AUTHOR=Colli Victor A. , González-Rocha Alejandra , Canales David , Hernández-Alcáraz Cesar , Pedroza Andrea , Pérez-Chan Manuel , Barquera Simón , Denova-Gutierrez Edgar TITLE=Chronic kidney disease risk prediction scores assessment and development in Mexican adult population JOURNAL=Frontiers in Medicine VOLUME=9 YEAR=2022 URL=https://www.frontiersin.org/journals/medicine/articles/10.3389/fmed.2022.903090 DOI=10.3389/fmed.2022.903090 ISSN=2296-858X ABSTRACT=Background

Chronic kidney disease (CKD) is a major public health problem, with considerable growth in prevalence and mortality in recent years. Screening of CKD at primary care is crucial for the implementation of prevention strategies. The aims of this study are to assess CKD risk prediction scores and to develop a risk prediction score for the Mexican adult population.

Methods

Data from the Mexican National Health and Nutrition Survey 2016 was utilized and 3463 participants ≥ 20 years old were included.

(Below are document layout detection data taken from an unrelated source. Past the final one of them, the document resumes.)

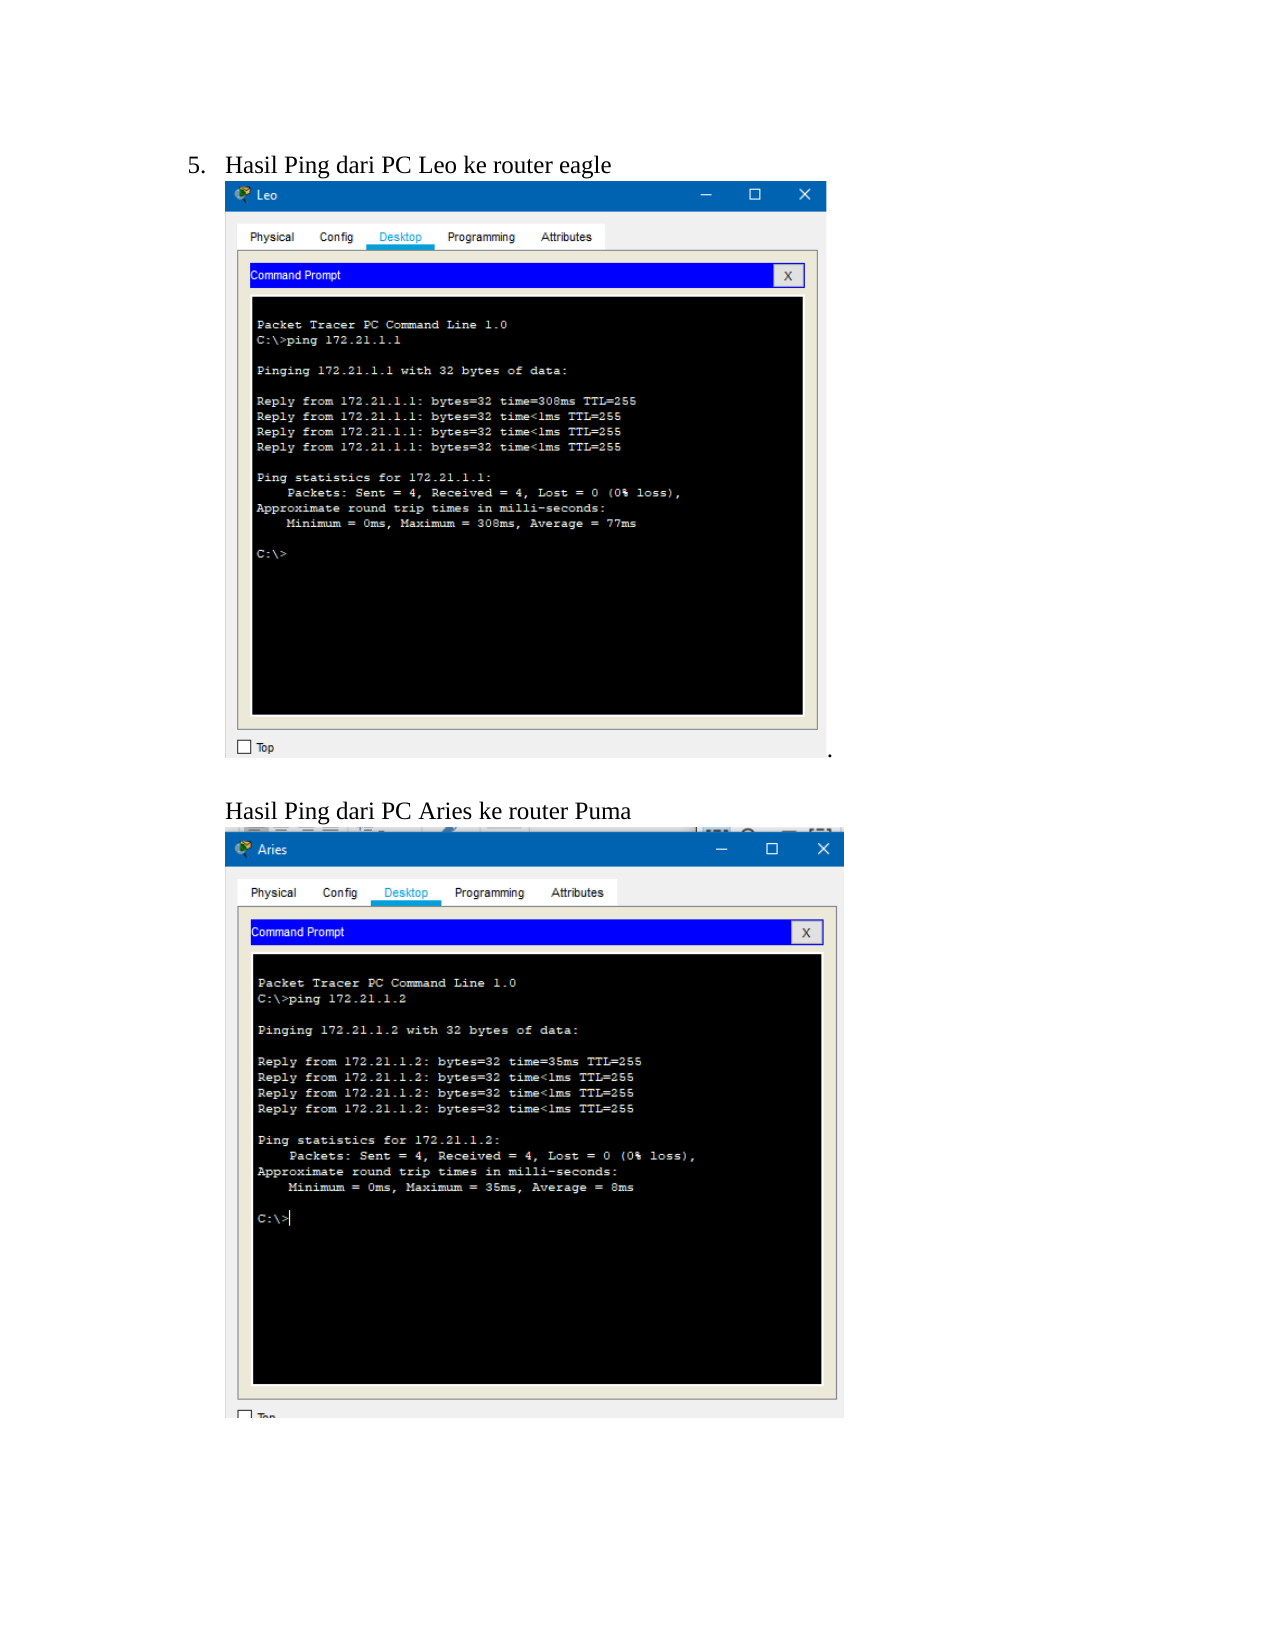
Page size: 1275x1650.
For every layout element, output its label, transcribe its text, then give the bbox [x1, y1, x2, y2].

picture [225, 181, 827, 758]
list Hasil Ping dari PC Leo ke router eagle [187, 150, 1125, 179]
list . [225, 181, 1125, 763]
list Hasil Ping dari PC Aries ke router Puma [225, 796, 1125, 825]
picture [225, 827, 844, 1418]
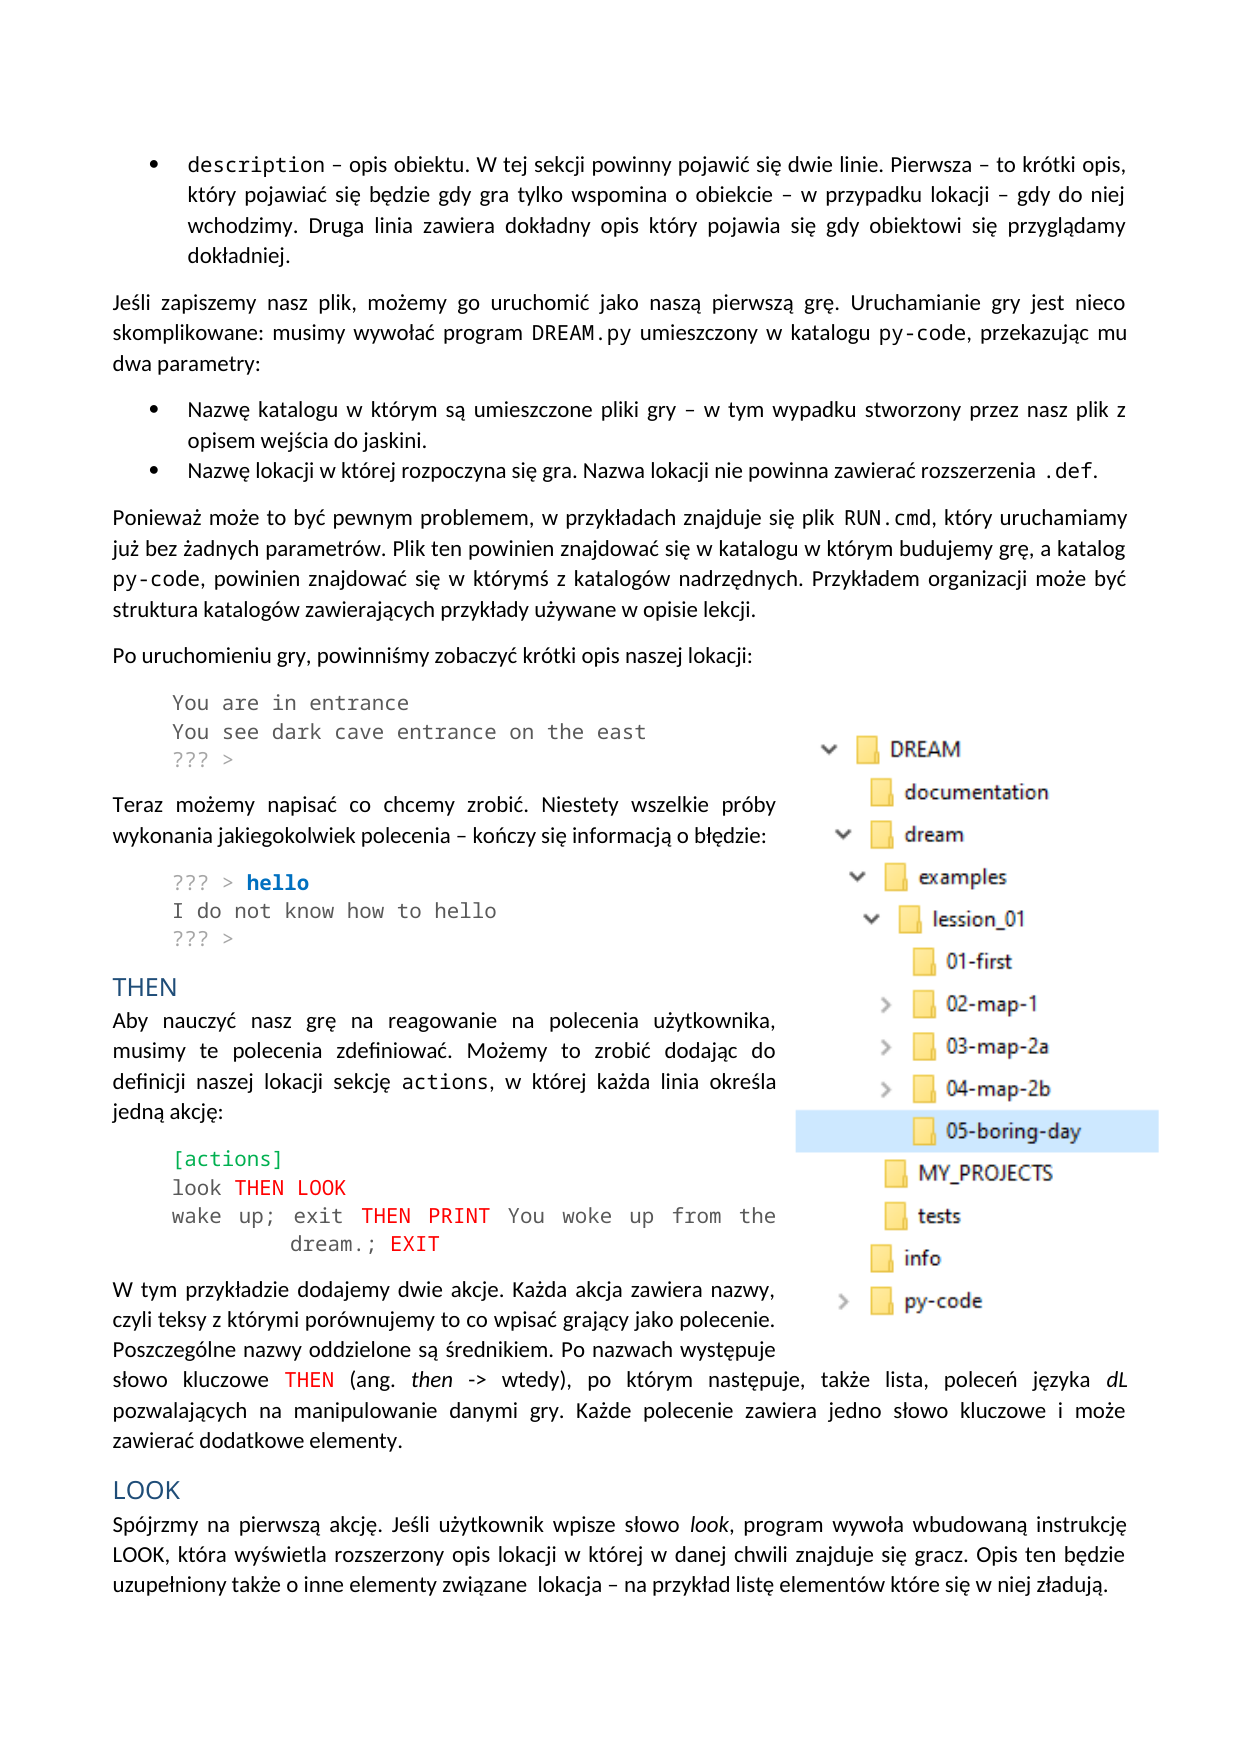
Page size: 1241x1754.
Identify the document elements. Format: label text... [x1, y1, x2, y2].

Reduced renal function with Glomerular filtration rate and/or the presence of albuminuria was defined as CKD. Multiple logistic regression models were performed for the creation of a training and validation model. Additionally, several models were validated in our Mexican population.

Results

The developed training model included sex, age, body mass index, fast plasma glucose, systolic blood pressure, and triglycerides, as did the validation model. The area under the curve (AUC) was 0.78 (95% CI: 0.72, 0.79) for training model, and 0.76 (95% CI: 0.71, 0.80) in validation model for Mexican adult population. Age, female gender, presence of diabetes and hypertension, elevated systolic and diastolic blood pressure, serum and urinary creatinine, and higher HbA1c were significantly associated with the prevalent chronic kidney disease. Previous CKD risk predictive models were evaluated with a representative sample of the Mexican adult population, their AUC was between 0.61 and 0.78.

Conclusion

The designed CKD risk predictive model satisfactorily predicts using simple and common variables in primary medical care. This model could have multiple benefits; such as, the identification of the population at risk, and prevention of CKD.